▸ **Directions for this task**
Pull out the lines of the material from the one containing "To the nearest" through the last line, both included, and copy them word for word. Leave the pictures out of the answer.

=== Input records ===

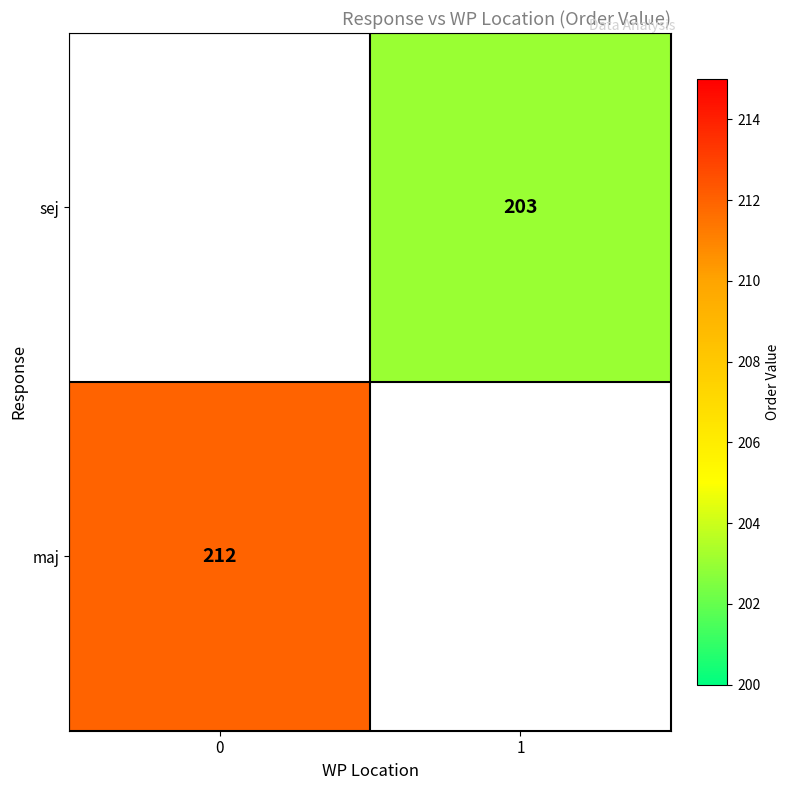

True or false: sej has a value of 326 at 1.

False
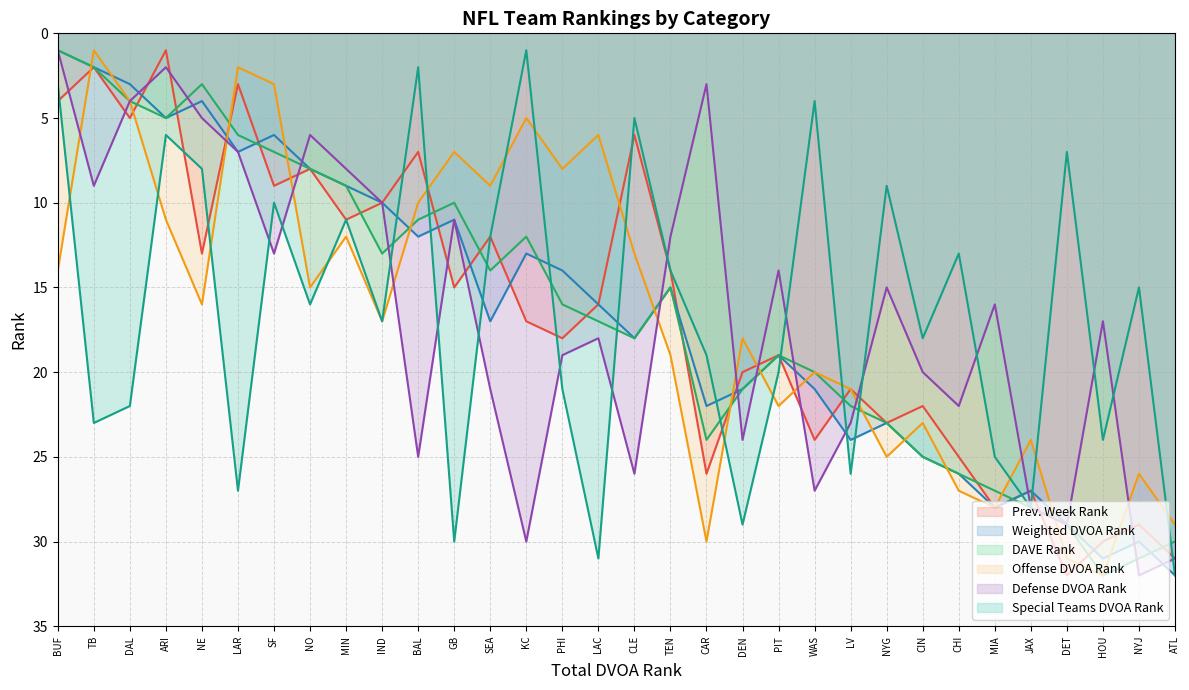

What position from the right is CHI?

7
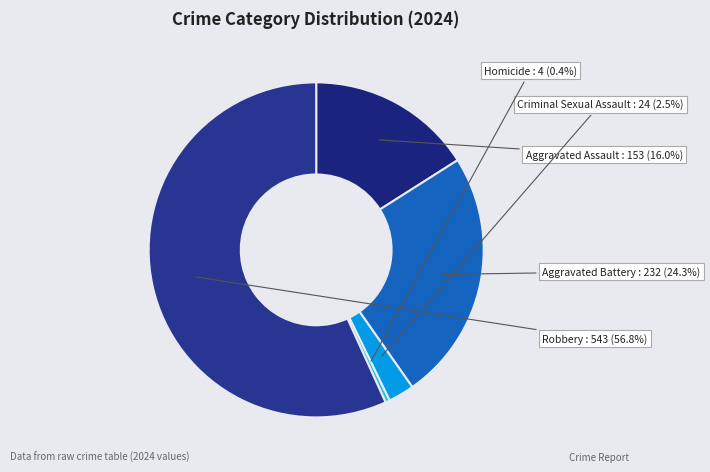

To the nearest percent, what is the average slice percentage?

20%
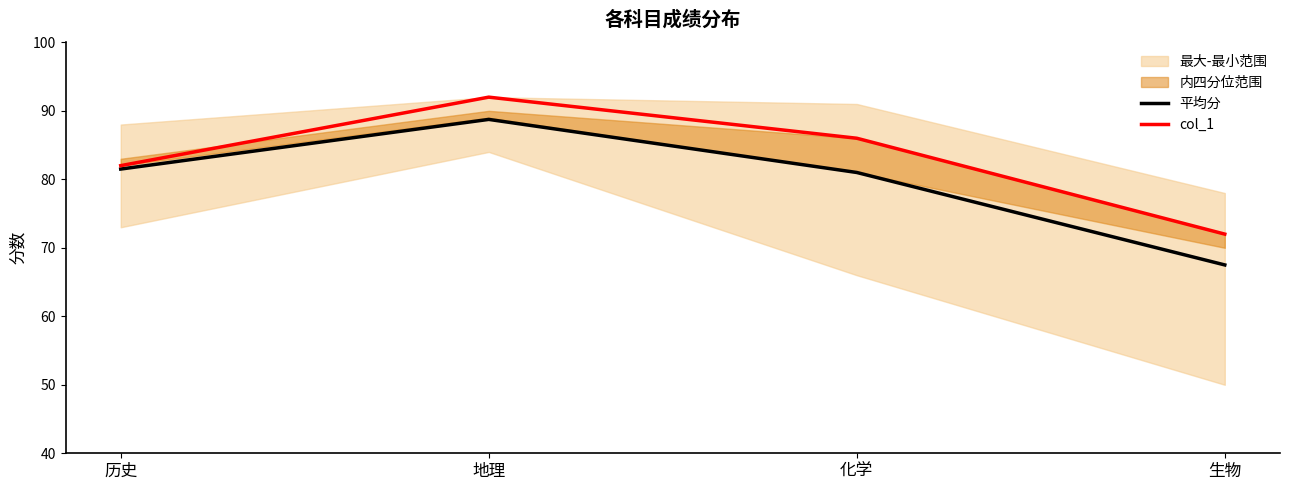

The col_1 series shows 86.0 at 化学. True or false?

True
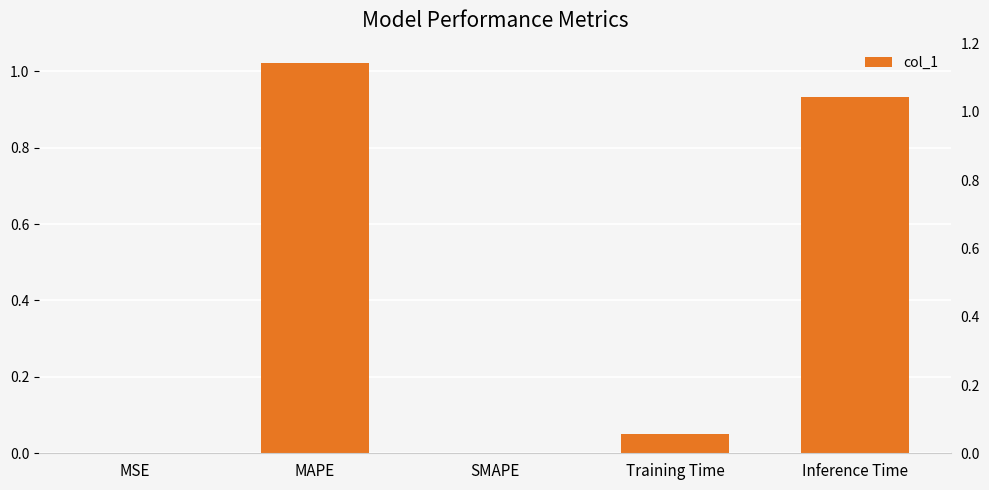

The value at MSE is 0.0. True or false?

True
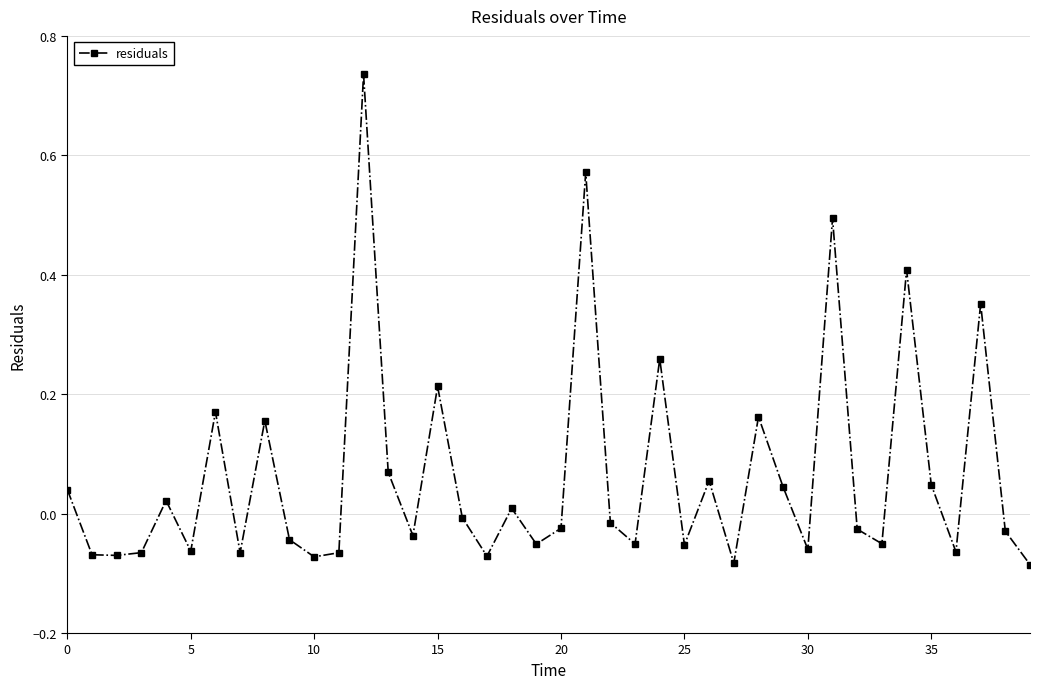

What is the sum of all values?

2.6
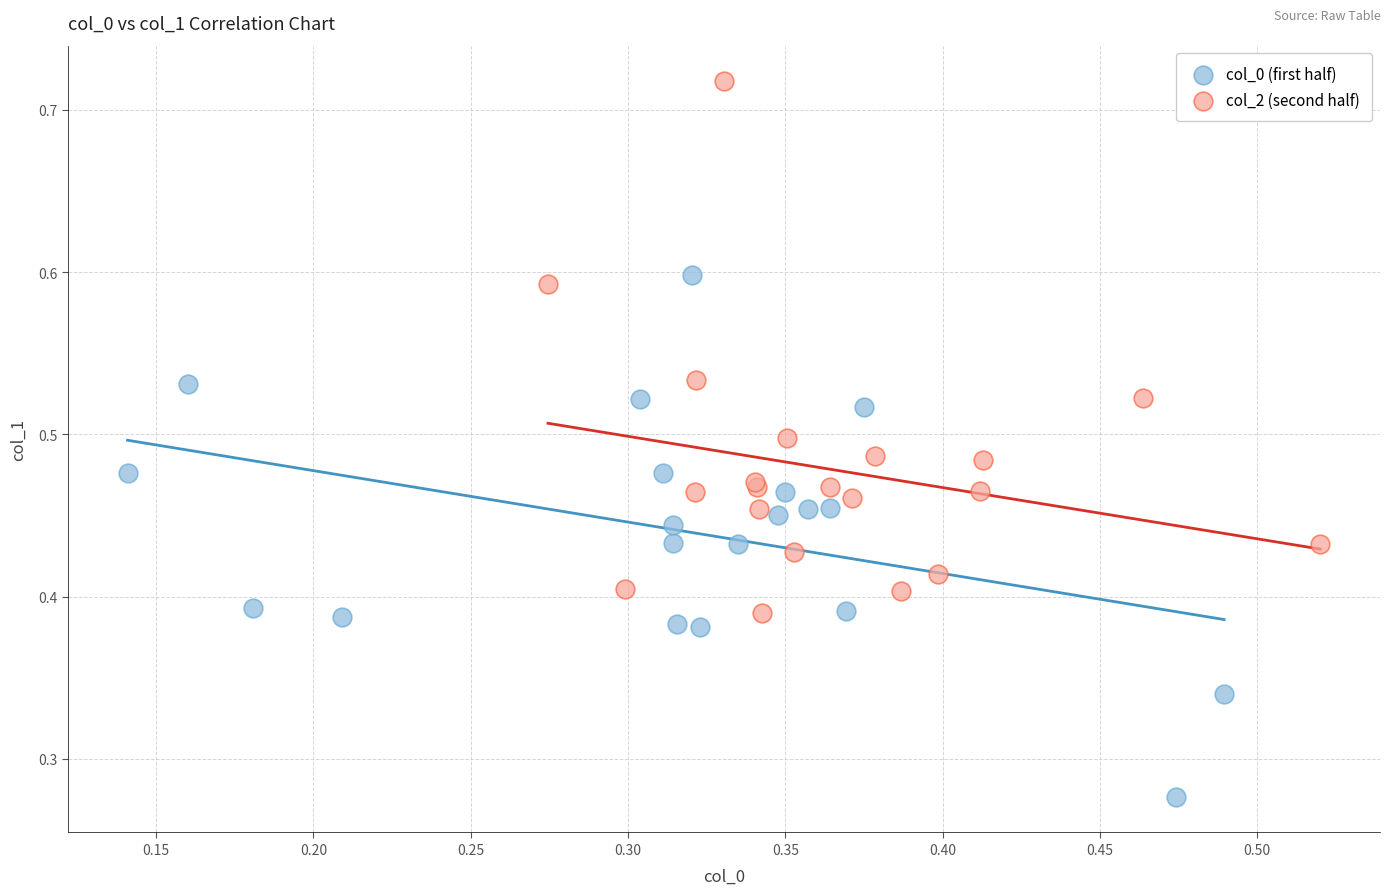

Which series reaches the minimum Y coordinate?

col_0 (first half)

===

▸ **Solved problem**
To the nearest percent, what is the average slice percentage?

20%

The col_1 series shows 86.0 at 化学. True or false?

True

The value at MSE is 0.0. True or false?

True

What is the sum of all values?

2.6

Which series reaches the minimum Y coordinate?

col_0 (first half)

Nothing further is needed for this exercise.